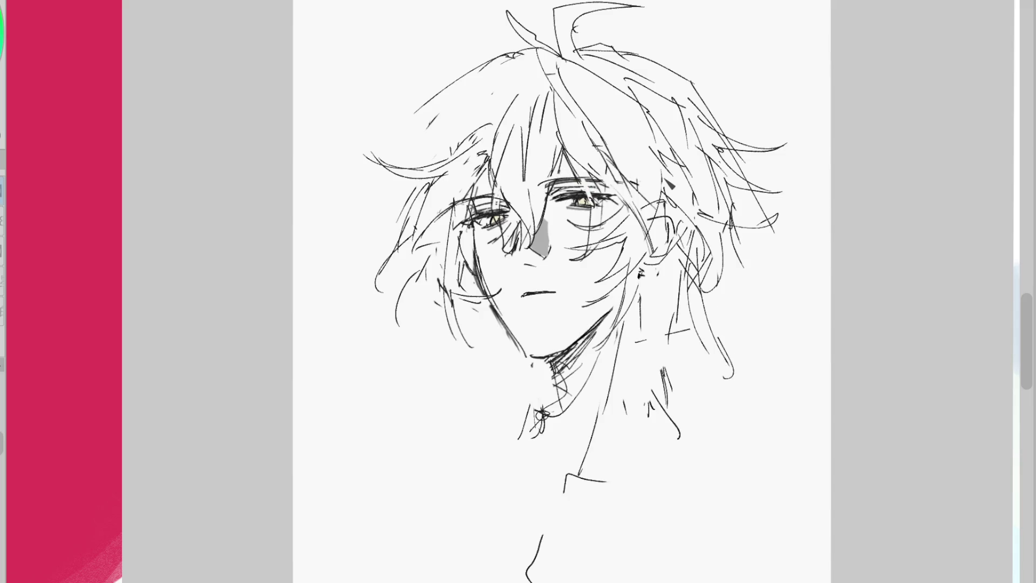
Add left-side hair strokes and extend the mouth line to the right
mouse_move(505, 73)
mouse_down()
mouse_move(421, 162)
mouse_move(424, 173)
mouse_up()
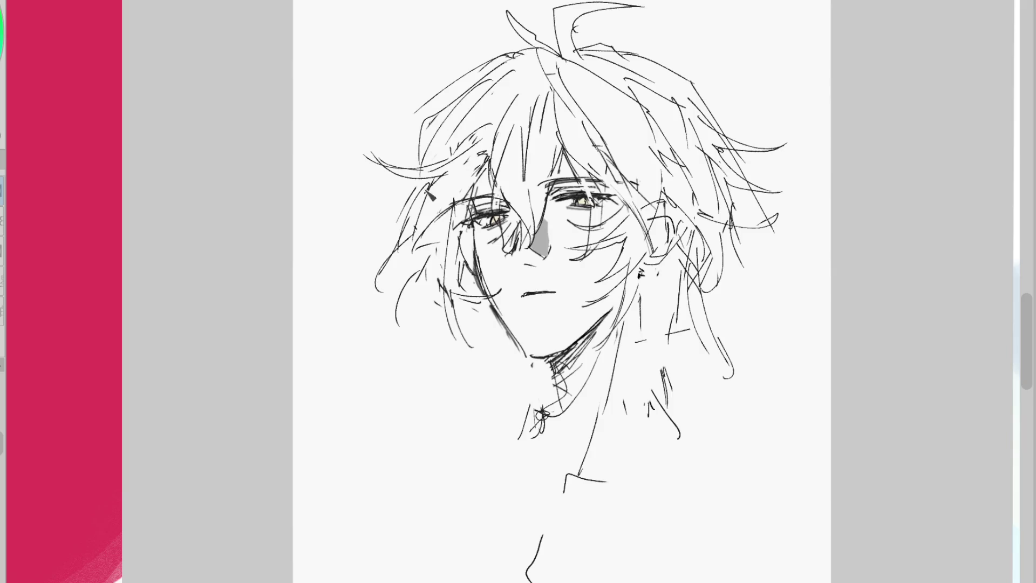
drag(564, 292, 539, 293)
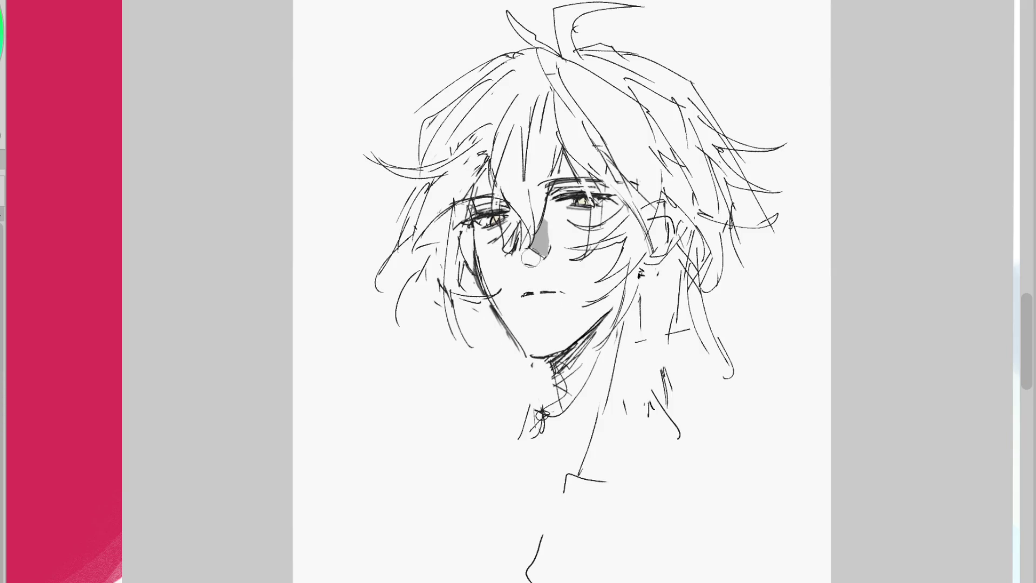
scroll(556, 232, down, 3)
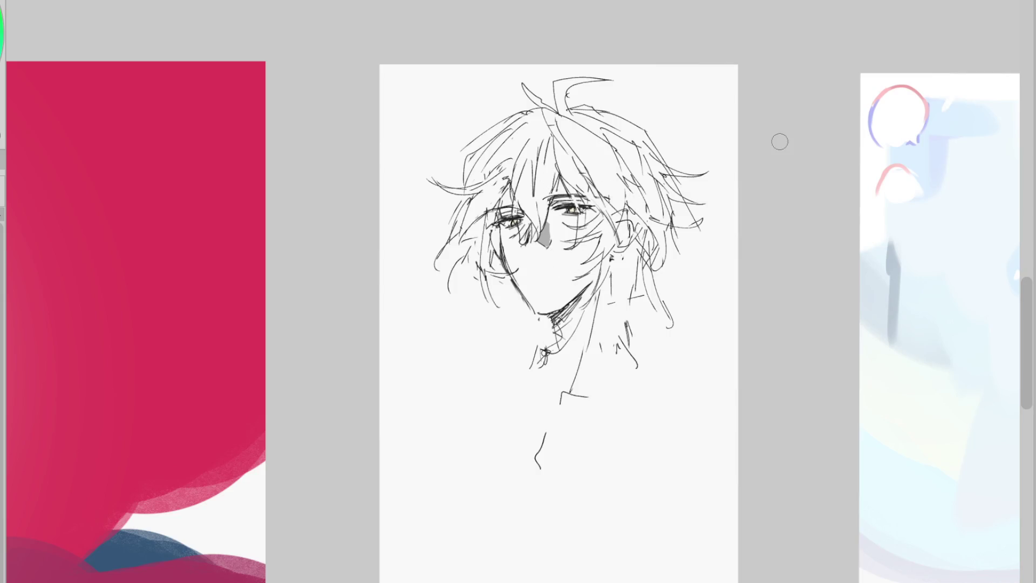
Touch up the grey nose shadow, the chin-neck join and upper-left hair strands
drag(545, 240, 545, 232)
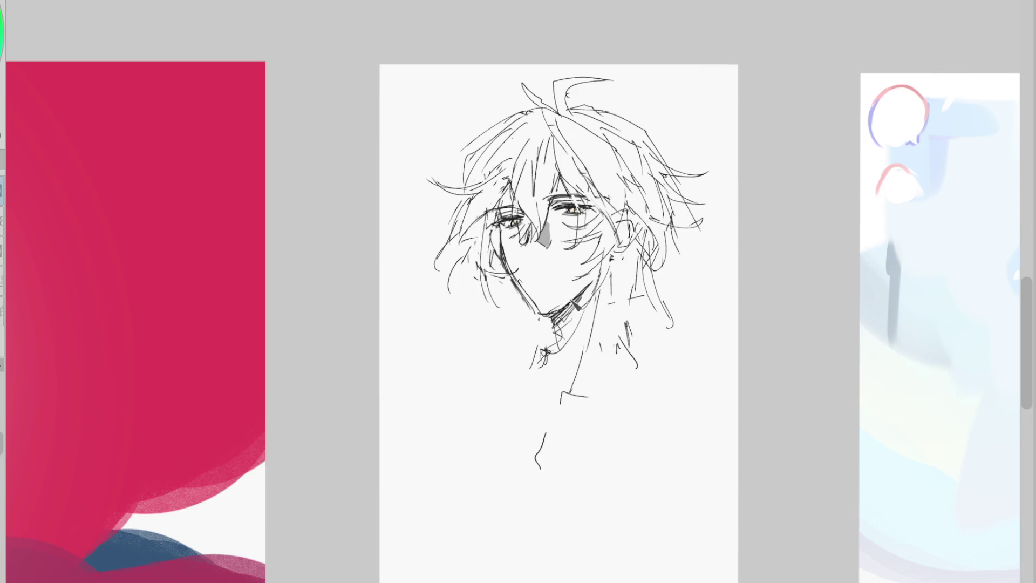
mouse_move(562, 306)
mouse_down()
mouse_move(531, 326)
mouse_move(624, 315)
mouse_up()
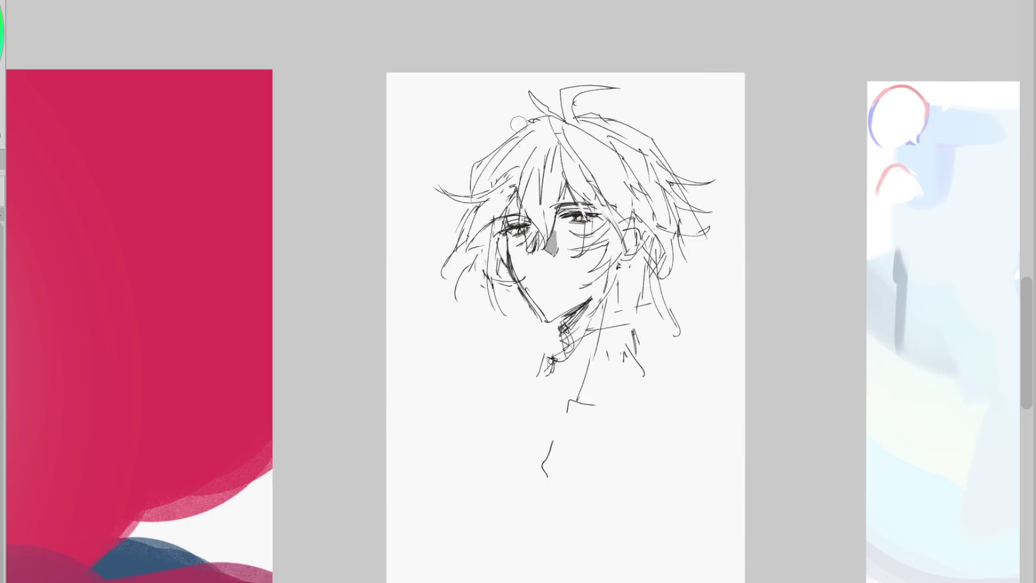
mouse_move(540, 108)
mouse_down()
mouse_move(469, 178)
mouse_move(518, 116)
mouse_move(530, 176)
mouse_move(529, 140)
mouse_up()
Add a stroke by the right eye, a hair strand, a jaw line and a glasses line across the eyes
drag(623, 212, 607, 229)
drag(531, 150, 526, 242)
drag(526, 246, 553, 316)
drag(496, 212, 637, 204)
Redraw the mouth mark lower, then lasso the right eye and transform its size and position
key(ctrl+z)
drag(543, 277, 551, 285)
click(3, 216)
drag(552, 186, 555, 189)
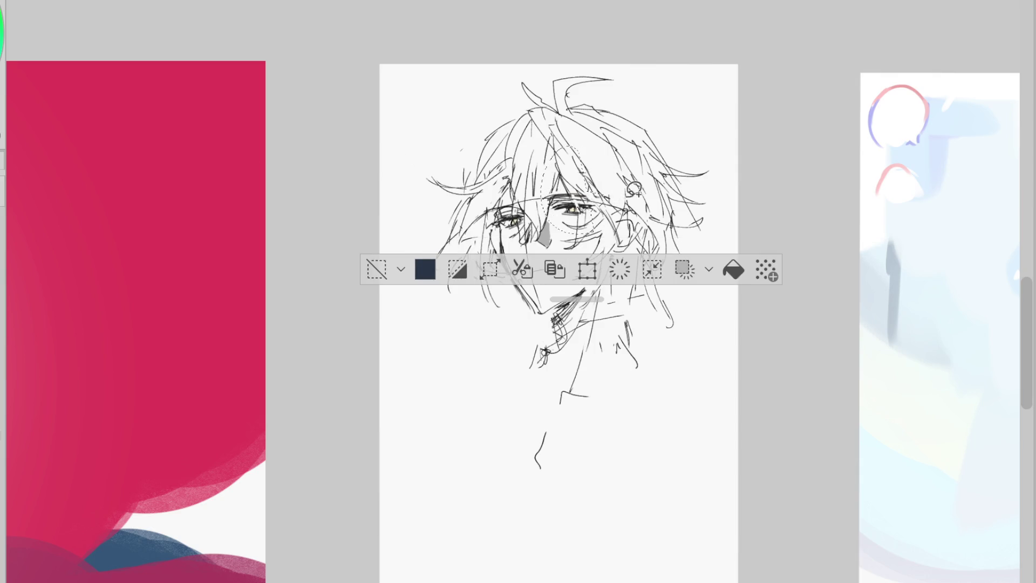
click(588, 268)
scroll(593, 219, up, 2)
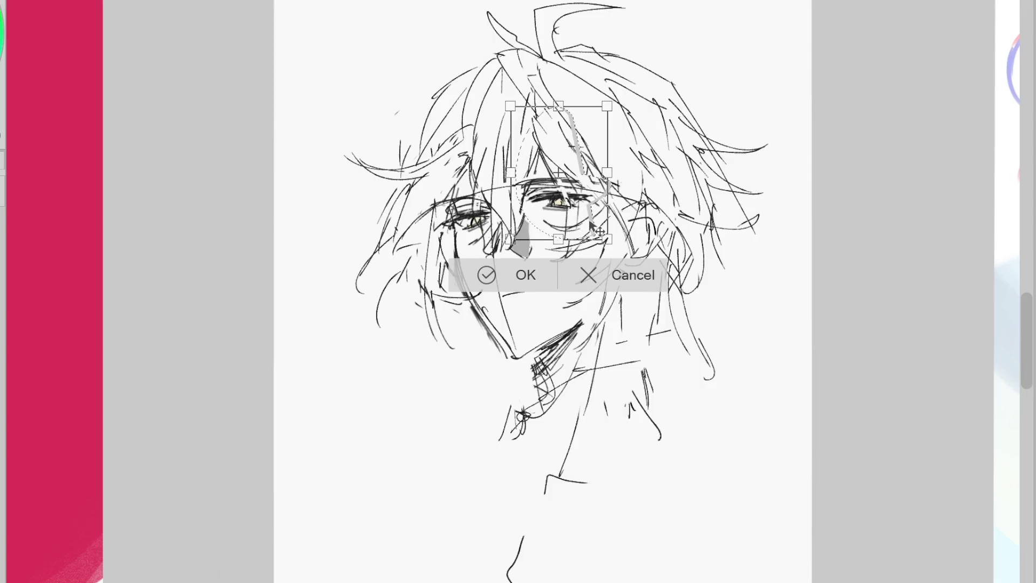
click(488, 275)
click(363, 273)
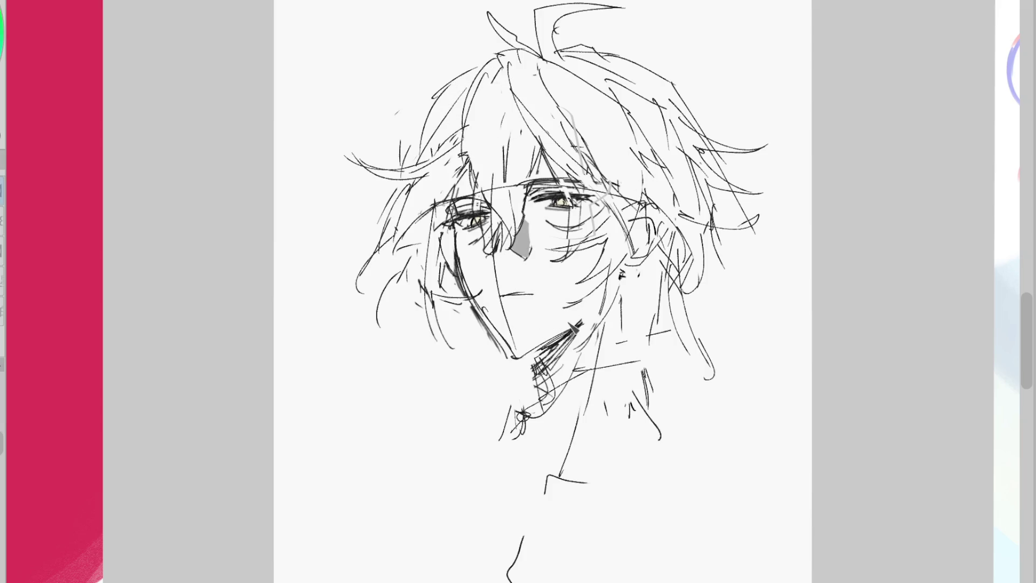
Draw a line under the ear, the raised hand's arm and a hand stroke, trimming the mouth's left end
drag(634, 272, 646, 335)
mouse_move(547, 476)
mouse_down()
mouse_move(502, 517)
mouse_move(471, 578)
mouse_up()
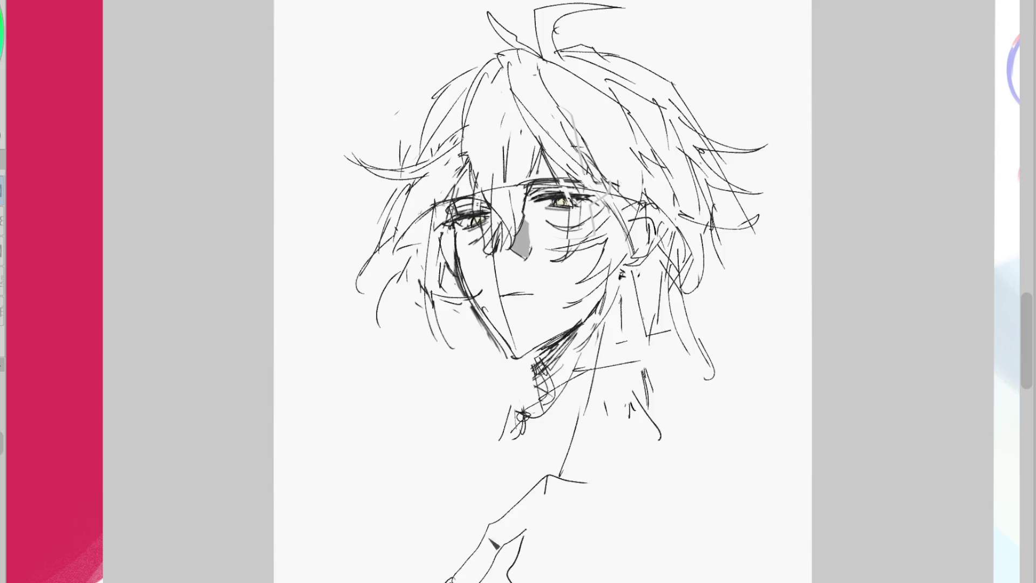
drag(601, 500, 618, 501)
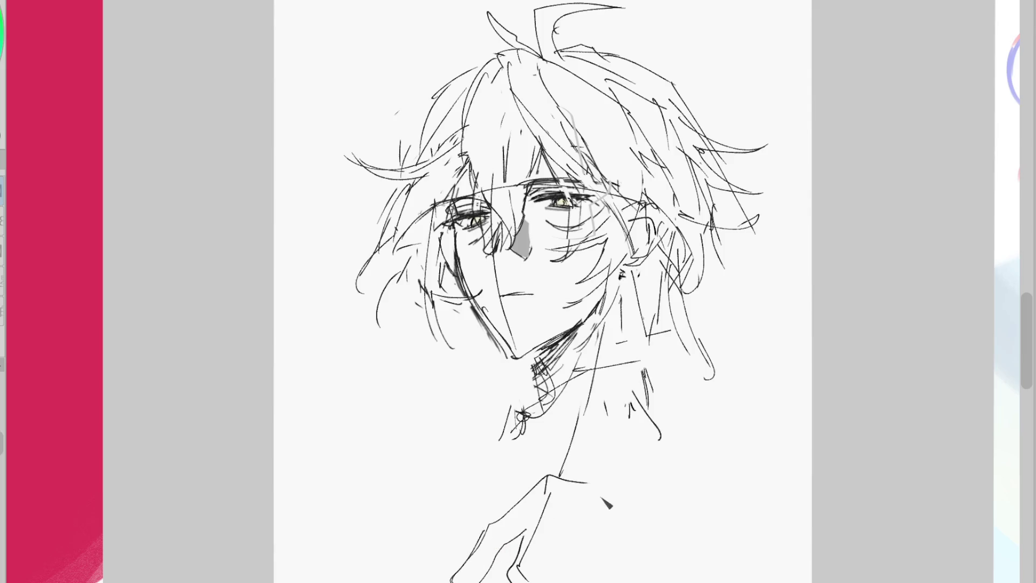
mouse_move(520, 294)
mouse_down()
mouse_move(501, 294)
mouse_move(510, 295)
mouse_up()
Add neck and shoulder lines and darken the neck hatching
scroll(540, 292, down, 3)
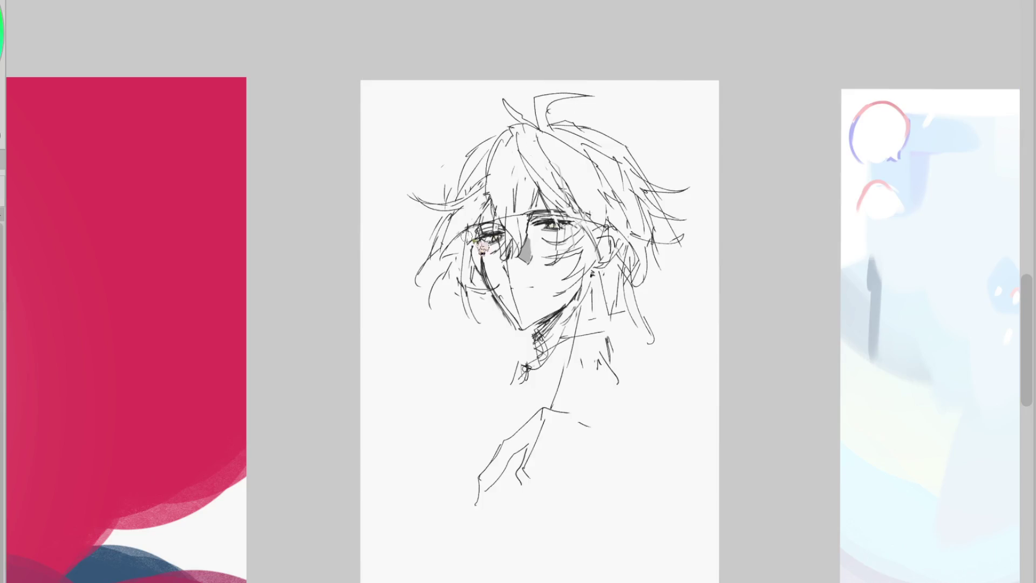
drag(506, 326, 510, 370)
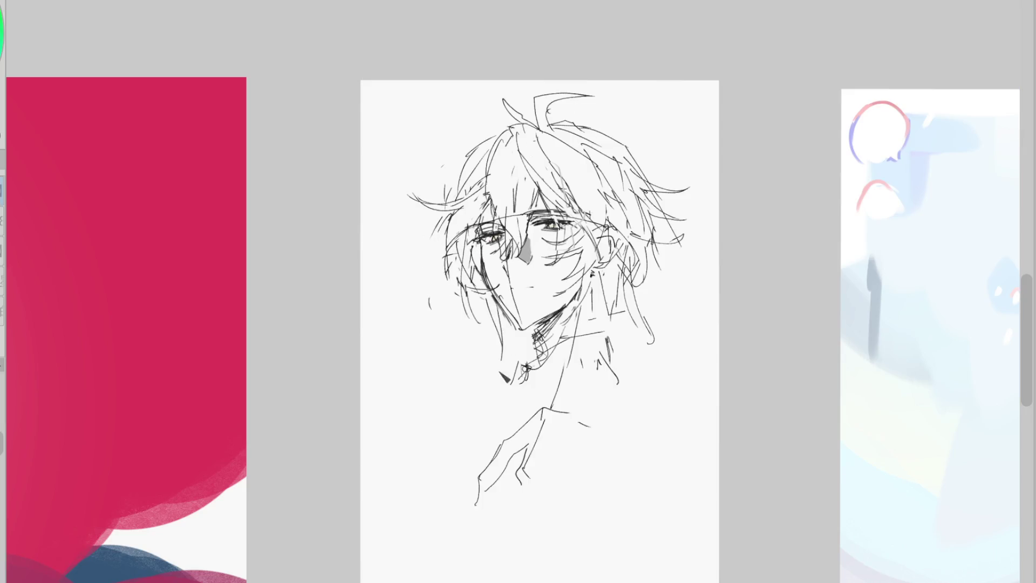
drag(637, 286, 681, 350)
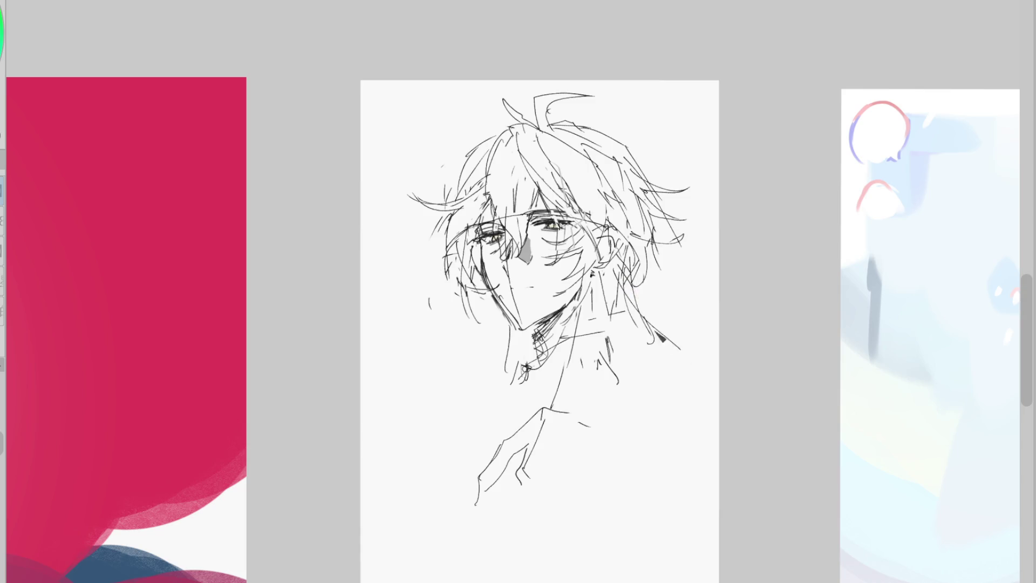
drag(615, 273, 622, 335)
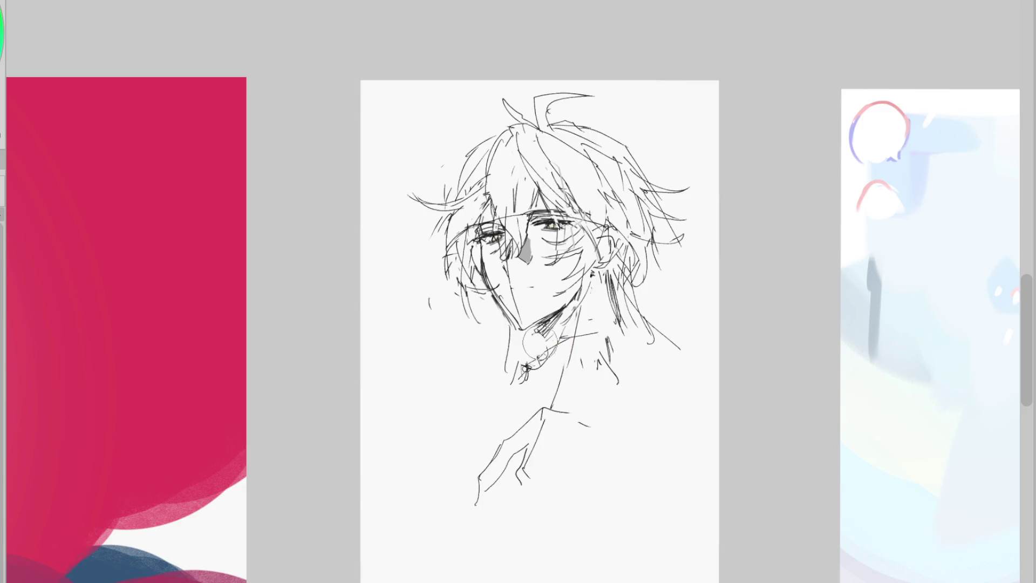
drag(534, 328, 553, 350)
::::::::
What this task involves: Return the lines above exactly; the images are not part of the copy.

Your response:
Add left-side hair strokes and extend the mouth line to the right
mouse_move(505, 73)
mouse_down()
mouse_move(421, 162)
mouse_move(424, 173)
mouse_up()
drag(564, 292, 539, 293)
scroll(556, 232, down, 3)
Touch up the grey nose shadow, the chin-neck join and upper-left hair strands
drag(545, 240, 545, 232)
mouse_move(562, 306)
mouse_down()
mouse_move(531, 326)
mouse_move(624, 315)
mouse_up()
mouse_move(540, 108)
mouse_down()
mouse_move(469, 178)
mouse_move(518, 116)
mouse_move(530, 176)
mouse_move(529, 140)
mouse_up()
Add a stroke by the right eye, a hair strand, a jaw line and a glasses line across the eyes
drag(623, 212, 607, 229)
drag(531, 150, 526, 242)
drag(526, 246, 553, 316)
drag(496, 212, 637, 204)
Redraw the mouth mark lower, then lasso the right eye and transform its size and position
key(ctrl+z)
drag(543, 277, 551, 285)
click(3, 216)
drag(552, 186, 555, 189)
click(588, 268)
scroll(593, 219, up, 2)
click(488, 275)
click(363, 273)
Draw a line under the ear, the raised hand's arm and a hand stroke, trimming the mouth's left end
drag(634, 272, 646, 335)
mouse_move(547, 476)
mouse_down()
mouse_move(502, 517)
mouse_move(471, 578)
mouse_up()
drag(601, 500, 618, 501)
mouse_move(520, 294)
mouse_down()
mouse_move(501, 294)
mouse_move(510, 295)
mouse_up()
Add neck and shoulder lines and darken the neck hatching
scroll(540, 292, down, 3)
drag(506, 326, 510, 370)
drag(637, 286, 681, 350)
drag(615, 273, 622, 335)
drag(534, 328, 553, 350)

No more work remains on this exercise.